岸田教団&明星ロケッツの制作はどのように行っていますか?
岸田教団&明星ロケッツは、デビューして6年。バンド結成から数えたら10年です。生き残ってしまいましたね(笑)。最初の5年くらいはバンド録音も福岡のレコーディングスタジオで録っていて、作曲、ダビング、ミックスができる自分のスタジオもここに構えて制作を行っていました。おかげさまで近頃は、予算があるので東京に行って録ることが多いですね。広くて機材が良いスタジオは、お金を出しても九州では得られない。本格的に良いスタジオとなると東京に行かざるを得ないし、トップレベルのエンジニアというのは本当にシャレにならないくらいヤバイですからね。メジャーシングルの曲は、エンジニアの渡辺敏広さんにミックスして貰っていて、それ以外の曲はここのスタジオに持って返ってきて僕がミックスしています。
レコーディング機材に造詣が深いですね、どんなキッカケでしたか?

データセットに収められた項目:
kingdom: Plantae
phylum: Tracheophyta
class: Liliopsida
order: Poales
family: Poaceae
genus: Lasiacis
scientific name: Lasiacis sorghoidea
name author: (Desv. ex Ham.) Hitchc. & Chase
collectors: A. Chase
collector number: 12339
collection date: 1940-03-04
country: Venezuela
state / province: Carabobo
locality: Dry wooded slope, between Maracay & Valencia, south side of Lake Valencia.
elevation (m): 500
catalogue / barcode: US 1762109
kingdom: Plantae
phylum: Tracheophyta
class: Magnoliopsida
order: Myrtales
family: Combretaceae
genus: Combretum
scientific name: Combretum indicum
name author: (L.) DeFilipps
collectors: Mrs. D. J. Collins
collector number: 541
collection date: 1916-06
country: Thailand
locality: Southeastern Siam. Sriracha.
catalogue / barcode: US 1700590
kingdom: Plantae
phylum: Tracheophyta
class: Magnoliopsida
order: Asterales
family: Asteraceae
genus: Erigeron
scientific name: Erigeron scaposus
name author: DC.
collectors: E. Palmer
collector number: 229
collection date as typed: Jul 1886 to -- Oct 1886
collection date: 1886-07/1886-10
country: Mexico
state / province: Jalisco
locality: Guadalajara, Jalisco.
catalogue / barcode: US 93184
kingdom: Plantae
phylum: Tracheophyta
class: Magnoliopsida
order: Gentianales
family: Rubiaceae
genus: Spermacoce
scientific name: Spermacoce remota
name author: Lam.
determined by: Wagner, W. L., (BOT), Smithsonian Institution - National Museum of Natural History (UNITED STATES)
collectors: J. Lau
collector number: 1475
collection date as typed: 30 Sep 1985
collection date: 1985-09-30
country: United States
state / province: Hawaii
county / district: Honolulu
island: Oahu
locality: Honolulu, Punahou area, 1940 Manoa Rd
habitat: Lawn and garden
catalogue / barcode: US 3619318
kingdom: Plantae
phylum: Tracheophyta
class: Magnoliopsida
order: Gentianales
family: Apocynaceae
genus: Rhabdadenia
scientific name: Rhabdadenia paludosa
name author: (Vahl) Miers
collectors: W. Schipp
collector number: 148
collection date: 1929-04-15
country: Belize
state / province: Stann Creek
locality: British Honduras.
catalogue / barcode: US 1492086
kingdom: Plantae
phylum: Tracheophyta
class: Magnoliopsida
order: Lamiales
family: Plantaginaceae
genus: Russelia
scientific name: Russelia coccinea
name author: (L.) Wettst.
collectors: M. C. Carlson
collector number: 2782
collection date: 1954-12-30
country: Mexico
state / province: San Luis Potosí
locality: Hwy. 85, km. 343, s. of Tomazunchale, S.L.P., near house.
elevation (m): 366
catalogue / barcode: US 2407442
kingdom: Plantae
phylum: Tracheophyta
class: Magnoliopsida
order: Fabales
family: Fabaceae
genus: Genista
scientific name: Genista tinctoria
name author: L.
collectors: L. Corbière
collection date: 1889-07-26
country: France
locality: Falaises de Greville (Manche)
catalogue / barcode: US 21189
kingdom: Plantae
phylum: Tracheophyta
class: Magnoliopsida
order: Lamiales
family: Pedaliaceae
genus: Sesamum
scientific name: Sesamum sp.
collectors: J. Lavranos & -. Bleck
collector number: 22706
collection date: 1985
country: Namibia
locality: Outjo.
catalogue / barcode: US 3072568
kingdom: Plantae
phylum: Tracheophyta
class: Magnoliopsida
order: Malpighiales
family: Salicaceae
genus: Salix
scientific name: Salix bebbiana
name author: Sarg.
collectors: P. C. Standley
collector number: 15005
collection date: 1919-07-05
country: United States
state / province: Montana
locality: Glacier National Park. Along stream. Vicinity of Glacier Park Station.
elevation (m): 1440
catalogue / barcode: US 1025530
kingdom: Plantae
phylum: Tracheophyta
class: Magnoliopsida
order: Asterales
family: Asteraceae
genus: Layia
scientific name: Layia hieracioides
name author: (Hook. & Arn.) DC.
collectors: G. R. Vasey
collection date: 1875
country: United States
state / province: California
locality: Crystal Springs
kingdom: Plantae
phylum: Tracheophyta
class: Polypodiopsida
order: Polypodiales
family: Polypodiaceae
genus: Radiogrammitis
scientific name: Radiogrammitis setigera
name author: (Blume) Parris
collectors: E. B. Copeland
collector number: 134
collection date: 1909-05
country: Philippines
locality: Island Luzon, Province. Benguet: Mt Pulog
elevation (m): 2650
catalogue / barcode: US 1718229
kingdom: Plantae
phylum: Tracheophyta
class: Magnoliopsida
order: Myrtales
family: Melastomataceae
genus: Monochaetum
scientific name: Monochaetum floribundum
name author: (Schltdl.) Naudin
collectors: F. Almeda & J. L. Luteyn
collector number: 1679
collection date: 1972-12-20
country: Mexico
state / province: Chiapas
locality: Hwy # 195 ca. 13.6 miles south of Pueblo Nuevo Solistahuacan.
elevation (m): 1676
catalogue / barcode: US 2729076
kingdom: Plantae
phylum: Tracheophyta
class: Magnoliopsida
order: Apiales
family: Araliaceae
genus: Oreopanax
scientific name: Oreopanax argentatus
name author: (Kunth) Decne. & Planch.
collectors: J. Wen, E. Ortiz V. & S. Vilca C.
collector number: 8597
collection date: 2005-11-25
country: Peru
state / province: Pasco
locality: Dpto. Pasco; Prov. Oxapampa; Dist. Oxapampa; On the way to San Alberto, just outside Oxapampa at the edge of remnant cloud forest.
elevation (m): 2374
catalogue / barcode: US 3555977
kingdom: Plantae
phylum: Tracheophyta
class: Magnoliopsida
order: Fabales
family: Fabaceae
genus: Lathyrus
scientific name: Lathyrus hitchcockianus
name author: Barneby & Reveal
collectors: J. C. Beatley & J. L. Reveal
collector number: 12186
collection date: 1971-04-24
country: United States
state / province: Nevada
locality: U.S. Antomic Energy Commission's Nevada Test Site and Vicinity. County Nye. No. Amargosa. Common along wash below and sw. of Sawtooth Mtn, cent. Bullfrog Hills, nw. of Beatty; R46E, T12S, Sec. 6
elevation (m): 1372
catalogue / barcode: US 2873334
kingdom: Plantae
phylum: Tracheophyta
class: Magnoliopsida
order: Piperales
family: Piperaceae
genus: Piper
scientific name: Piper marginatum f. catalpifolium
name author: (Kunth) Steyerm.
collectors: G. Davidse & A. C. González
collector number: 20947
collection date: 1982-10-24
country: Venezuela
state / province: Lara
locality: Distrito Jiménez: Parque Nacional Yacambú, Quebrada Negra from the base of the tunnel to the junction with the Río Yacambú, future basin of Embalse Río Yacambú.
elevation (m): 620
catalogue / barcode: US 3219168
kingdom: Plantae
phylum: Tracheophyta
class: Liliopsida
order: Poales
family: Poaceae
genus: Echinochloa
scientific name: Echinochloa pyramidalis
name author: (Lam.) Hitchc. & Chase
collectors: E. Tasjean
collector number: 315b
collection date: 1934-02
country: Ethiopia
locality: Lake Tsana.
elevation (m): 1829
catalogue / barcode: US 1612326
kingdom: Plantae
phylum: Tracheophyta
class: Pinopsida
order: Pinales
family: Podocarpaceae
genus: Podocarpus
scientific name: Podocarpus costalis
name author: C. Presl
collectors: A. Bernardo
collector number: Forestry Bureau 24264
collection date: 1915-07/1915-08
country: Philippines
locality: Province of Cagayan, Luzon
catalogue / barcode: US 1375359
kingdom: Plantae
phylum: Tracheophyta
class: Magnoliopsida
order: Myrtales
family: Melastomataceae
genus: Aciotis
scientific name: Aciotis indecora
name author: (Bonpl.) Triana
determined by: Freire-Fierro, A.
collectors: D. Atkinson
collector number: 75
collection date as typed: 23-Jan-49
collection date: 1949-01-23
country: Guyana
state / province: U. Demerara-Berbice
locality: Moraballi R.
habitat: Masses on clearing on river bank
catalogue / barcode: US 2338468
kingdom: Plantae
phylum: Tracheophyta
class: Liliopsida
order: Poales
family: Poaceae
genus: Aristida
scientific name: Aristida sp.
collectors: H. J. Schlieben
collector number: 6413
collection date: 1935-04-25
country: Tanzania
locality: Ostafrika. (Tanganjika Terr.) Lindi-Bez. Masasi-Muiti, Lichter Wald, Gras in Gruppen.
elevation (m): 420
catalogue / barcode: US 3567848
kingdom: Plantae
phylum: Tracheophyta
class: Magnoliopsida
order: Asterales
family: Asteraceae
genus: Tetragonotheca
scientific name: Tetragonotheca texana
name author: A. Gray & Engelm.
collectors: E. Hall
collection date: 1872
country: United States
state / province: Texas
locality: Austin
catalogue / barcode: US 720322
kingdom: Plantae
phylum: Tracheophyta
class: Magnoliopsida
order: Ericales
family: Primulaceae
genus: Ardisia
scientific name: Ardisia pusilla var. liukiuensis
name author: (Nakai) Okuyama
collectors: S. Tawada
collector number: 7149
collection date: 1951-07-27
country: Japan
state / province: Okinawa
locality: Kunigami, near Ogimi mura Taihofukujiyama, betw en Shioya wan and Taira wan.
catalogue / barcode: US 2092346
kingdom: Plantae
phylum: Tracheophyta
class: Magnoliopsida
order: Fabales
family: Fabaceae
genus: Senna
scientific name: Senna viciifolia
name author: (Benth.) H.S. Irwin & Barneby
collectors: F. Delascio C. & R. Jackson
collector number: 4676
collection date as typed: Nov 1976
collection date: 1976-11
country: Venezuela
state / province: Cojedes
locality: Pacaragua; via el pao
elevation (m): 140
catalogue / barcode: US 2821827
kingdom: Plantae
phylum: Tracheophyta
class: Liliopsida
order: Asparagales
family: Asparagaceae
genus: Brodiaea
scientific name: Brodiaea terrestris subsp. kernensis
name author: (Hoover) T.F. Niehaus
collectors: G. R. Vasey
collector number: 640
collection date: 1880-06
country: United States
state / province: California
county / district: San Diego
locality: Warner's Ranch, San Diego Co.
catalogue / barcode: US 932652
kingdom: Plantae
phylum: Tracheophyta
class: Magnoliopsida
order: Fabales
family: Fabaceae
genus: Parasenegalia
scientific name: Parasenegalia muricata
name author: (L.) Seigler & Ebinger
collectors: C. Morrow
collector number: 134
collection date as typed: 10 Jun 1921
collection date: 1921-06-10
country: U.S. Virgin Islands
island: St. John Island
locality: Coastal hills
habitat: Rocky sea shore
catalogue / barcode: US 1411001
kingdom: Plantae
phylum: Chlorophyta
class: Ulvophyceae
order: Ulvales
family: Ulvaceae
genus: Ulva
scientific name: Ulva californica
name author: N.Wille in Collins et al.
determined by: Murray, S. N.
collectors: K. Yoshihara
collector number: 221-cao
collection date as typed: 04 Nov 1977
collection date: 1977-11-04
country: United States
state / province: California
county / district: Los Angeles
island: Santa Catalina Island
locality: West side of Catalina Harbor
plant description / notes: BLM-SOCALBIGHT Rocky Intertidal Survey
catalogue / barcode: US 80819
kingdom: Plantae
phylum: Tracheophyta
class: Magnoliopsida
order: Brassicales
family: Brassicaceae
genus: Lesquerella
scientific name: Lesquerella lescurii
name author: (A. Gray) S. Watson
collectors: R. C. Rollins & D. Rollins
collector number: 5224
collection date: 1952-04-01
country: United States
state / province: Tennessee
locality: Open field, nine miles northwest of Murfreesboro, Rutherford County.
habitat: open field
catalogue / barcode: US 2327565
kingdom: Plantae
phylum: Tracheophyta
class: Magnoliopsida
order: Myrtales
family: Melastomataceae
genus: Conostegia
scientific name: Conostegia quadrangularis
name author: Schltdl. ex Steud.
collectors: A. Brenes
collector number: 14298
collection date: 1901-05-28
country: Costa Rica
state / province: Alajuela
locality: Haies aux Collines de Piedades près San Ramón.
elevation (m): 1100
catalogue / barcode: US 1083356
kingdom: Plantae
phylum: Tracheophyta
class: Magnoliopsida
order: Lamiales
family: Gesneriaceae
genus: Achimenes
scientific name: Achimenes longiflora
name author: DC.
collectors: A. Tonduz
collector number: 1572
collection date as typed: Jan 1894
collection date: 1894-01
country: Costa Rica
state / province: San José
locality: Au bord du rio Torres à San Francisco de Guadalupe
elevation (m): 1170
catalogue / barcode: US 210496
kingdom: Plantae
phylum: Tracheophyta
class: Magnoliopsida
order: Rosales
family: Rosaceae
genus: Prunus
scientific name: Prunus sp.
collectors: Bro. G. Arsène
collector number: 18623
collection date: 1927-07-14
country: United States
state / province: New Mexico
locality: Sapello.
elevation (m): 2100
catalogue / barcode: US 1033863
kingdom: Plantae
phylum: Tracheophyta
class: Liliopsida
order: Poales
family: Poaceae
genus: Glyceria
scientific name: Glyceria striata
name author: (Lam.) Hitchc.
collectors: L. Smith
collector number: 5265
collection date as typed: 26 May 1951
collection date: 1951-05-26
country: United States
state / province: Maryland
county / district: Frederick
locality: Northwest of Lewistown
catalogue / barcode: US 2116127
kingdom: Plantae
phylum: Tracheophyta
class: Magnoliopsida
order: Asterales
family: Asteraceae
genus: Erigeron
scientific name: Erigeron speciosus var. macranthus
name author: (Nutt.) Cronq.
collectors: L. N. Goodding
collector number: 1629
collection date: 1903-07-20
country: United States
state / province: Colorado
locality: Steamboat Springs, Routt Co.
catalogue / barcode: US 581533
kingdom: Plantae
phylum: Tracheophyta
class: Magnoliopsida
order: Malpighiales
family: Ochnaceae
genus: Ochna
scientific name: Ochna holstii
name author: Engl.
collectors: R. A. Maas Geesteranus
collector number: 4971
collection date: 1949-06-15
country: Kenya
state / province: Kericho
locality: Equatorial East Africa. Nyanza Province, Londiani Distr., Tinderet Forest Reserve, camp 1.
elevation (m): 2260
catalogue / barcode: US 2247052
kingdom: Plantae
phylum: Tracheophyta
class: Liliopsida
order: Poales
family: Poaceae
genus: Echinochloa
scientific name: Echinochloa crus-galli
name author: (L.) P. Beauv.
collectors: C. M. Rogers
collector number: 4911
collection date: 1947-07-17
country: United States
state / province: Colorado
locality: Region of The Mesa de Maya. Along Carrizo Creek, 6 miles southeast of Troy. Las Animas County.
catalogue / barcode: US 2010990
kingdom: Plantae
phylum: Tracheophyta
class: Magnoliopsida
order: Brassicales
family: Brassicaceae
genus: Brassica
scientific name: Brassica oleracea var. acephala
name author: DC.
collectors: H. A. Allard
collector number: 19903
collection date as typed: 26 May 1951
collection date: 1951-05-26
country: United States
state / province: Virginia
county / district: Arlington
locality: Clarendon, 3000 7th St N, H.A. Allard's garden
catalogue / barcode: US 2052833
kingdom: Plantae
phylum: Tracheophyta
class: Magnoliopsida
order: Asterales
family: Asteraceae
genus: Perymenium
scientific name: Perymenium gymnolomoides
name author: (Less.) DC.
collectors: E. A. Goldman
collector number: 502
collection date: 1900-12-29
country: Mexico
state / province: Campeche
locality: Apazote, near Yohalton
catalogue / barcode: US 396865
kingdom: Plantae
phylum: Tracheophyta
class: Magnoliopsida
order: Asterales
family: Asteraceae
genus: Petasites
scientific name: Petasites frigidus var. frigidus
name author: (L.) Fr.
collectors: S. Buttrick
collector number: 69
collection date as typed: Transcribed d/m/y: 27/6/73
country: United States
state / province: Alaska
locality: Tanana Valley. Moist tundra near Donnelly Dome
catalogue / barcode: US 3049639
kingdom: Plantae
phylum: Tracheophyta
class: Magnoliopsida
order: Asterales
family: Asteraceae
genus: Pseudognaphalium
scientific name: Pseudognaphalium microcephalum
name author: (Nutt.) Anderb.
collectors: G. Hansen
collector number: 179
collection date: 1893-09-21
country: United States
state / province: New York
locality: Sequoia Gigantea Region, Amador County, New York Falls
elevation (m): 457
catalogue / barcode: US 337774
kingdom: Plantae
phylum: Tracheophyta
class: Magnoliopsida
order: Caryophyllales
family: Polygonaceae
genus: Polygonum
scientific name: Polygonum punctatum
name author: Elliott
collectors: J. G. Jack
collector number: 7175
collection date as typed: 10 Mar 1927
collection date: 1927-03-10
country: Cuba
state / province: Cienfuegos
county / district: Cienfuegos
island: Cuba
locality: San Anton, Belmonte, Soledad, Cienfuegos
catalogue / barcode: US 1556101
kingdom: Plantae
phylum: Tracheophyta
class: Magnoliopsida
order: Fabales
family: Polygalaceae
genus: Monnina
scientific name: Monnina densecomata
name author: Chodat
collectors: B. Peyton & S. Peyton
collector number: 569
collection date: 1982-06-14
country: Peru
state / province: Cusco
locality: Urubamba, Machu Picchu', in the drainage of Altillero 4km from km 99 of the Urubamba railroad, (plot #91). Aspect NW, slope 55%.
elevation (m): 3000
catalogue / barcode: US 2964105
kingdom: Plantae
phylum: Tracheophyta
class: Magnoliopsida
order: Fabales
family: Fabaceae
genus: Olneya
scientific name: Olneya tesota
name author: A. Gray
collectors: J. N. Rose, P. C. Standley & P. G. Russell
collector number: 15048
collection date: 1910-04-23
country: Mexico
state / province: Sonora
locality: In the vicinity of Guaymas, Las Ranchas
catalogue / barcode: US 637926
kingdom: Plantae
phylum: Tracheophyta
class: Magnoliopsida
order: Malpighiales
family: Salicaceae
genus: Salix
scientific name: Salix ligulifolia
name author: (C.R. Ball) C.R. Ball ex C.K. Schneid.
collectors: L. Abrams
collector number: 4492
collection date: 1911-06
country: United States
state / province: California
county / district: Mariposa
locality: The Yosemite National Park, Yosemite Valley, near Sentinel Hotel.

- _設問_
本文によると、メジャーシングルの曲のミックスはだれが担当していますか。 これらの項目は使わなくてよい。

- _解答例_
エンジニアの渡辺敏広さんです。